En observant avec attention ce photogramme tiré de l’une des séquences les plus extraordinaires du «Mécano de la Général», on pressent à son extrême concentration, que Johnnie Gray, le personnage joué par Keaton, fixe un obstacle potentiel, qu’il va devoir franchir à tout prix. Le contrechamp confirme ce pressentiment: une voie ferrée jonchée de traverses de chemin de fer, semées par les antagonistes dont il est à la poursuite.

Avec des gestes sublimes de précision, il va s’emparer de l’une des traverses. En l’utilisant comme un contrepoids, sans arrêter sa locomotive, il réussira à libérer la voie en faisant basculer sur le bas-côté, une à une, toutes ses congénères, tel un joueur de mikado géant!

A propos du film

Basé sur des faits réels ayant eu lieu durant la guerre de Sécession, «Le Mécano de la Général» (1926) relève de l’espèce rare des films qu’il faut avoir vu au moins une fois dans sa vie.

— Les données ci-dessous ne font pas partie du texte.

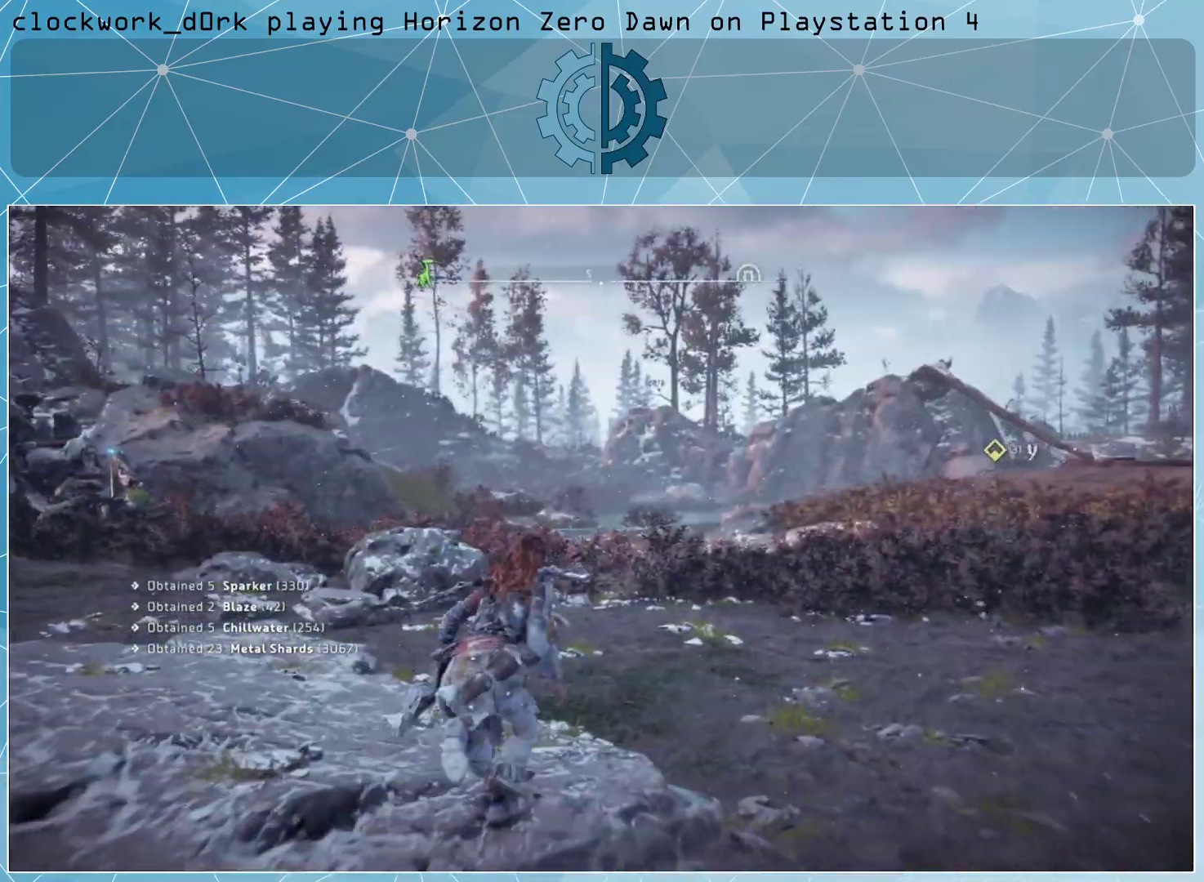
{"buttons": [], "left_stick": "up", "right_stick": "left", "events": [[333, "right_stick", "left"]]}
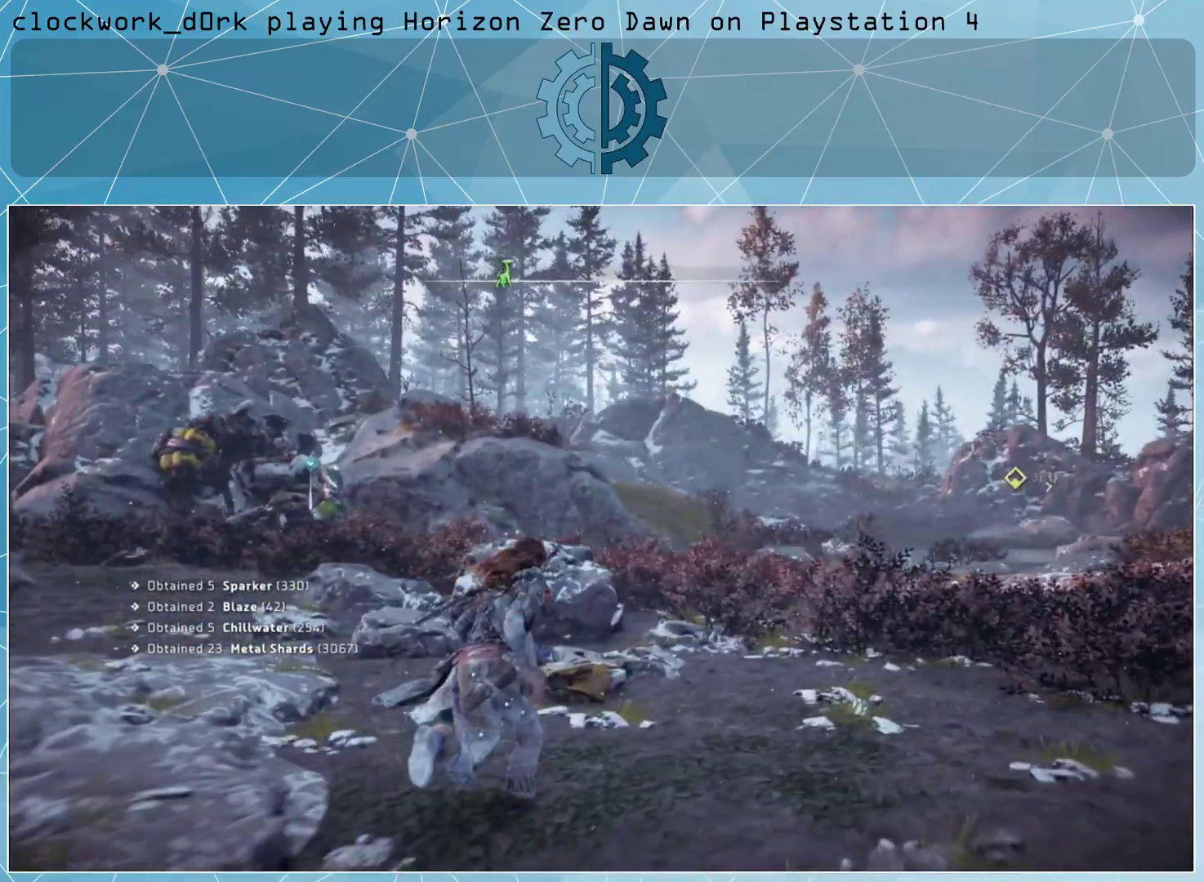
{"buttons": ["L3"], "left_stick": "up", "right_stick": "center", "events": [[167, "L3", "down"], [300, "CROSS", "down"], [300, "right_stick", "center"], [433, "CROSS", "up"]]}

Ce pur chef-d’œuvre de géométrie burlesque retrace les péripéties d’un courageux machiniste s’efforçant de reprendre sa locomotive aux espions qui la lui ont volée, ainsi que sa fiancée malencontreusement embarquée à bord. Sa tentative donne matière à une course-poursuite quasi continue et, surtout, à un fabuleux aller-retour cinématographique: les gags qui émaillent le voyage de retour constituant des variations subtiles de ceux de l’aller!

Outre son sens inouï de l’invention comique, Keaton démontre non seulement ses aptitudes extraordinaires aux plus folles cascades, mais dénonce aussi l’absurdité de la guerre. Faisant honneur à son surnom «L’Homme qui ne riait jamais», il ne se déride pas le moins du monde tout au long du trajet – Keaton expliquait ce calme souverain notamment par la concentration extrême que requéraient ses acrobaties ô combien périlleuses.

A sa sortie aux Etats-Unis, «Le Mécano de la Général» connut un échec retentissant. Manifestement, le public n’était pas encore disposé à rire d’une guerre fratricide dont le souvenir traumatisant hantait encore bien des mémoires, quelque soixante ans après sa conclusion.